Thirdly, This is a quick and dirty install done in 45 minutes! There are more detailed instructions at the MediaDrop website on how to do a proper install. You will also probably want a proper server like Apache or Nginx to serve your MediaDrop content.
Finally, starting the server by hand is a totally amateurish move. It should be started as a service, which means fiddling with systemd. We covered systemd to some extent elsewhere in this blog.
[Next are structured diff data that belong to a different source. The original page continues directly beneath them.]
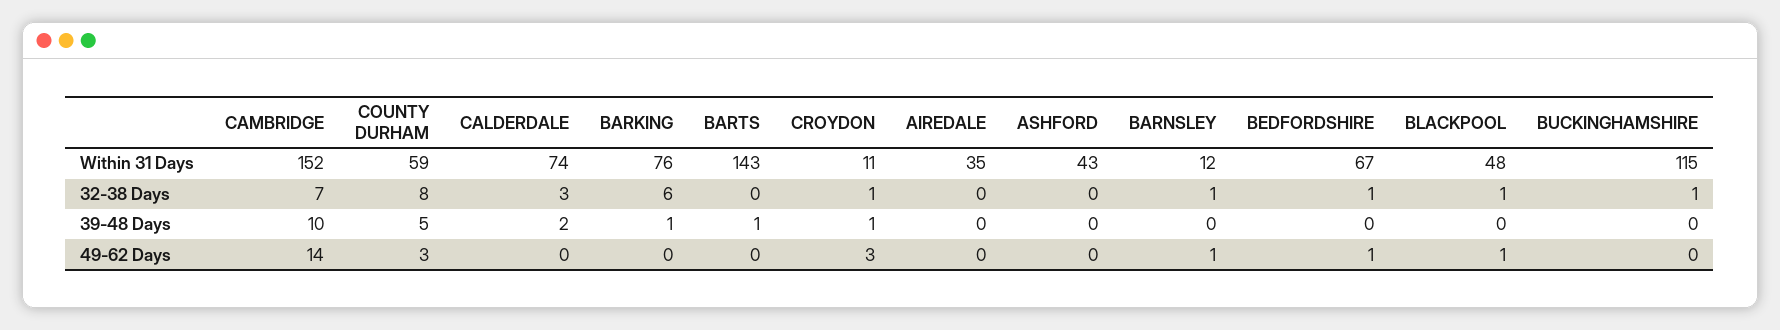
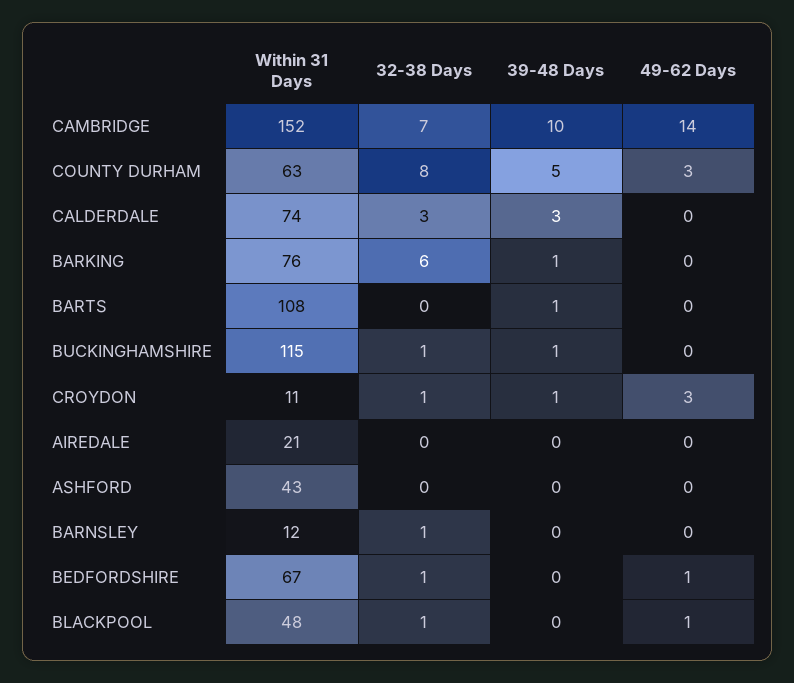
COUNTY DURHAM, Within 31 Days: 59 -> 63
BARTS, Within 31 Days: 143 -> 108
AIREDALE, Within 31 Days: 35 -> 21
CALDERDALE, 39-48 Days: 2 -> 3
BUCKINGHAMSHIRE, 39-48 Days: 0 -> 1
BARNSLEY, 49-62 Days: 1 -> 0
I was lucky. I already had a public server and a lot of the necessary infrastructure in place, including a working MySQL/MariaDB database. I had Git and Python already installed too. From scratch, it will take you longer than three-quarters of an hour to get MediaDrop up and running, but not much longer.
Hosting your own site can be inconvenient and you certainly risk losing traffic. You will also incur in the cost of renting out a server. But nowadays online servers are cheap and you can get a decent deal (2 GBs RAM, 200 GBs HD, unlimited traffic) for as little as 10 bucks a month. MediaDrop also supports inserting banners, so there’s something that can help you towards making ends meet.
You’ll also have to police your server, but this will probably not take up much more time than you already spend managing your current YouTube channel, especially if you only use MediaDrop to host your own stuff.
So, yes, not as convenient as YouTube, a bit risky, and some expenses involved. But then again, next time one of your videos or your whole channel gets pulled because of a DMCA claim, don’t say you have no choice.
Update: I have been asked to provide a link to the actual site I created. You can find it here, but it won’t be up for long, maybe only for a couple of weeks. It was created for demonstration puposes only and will not be around forever.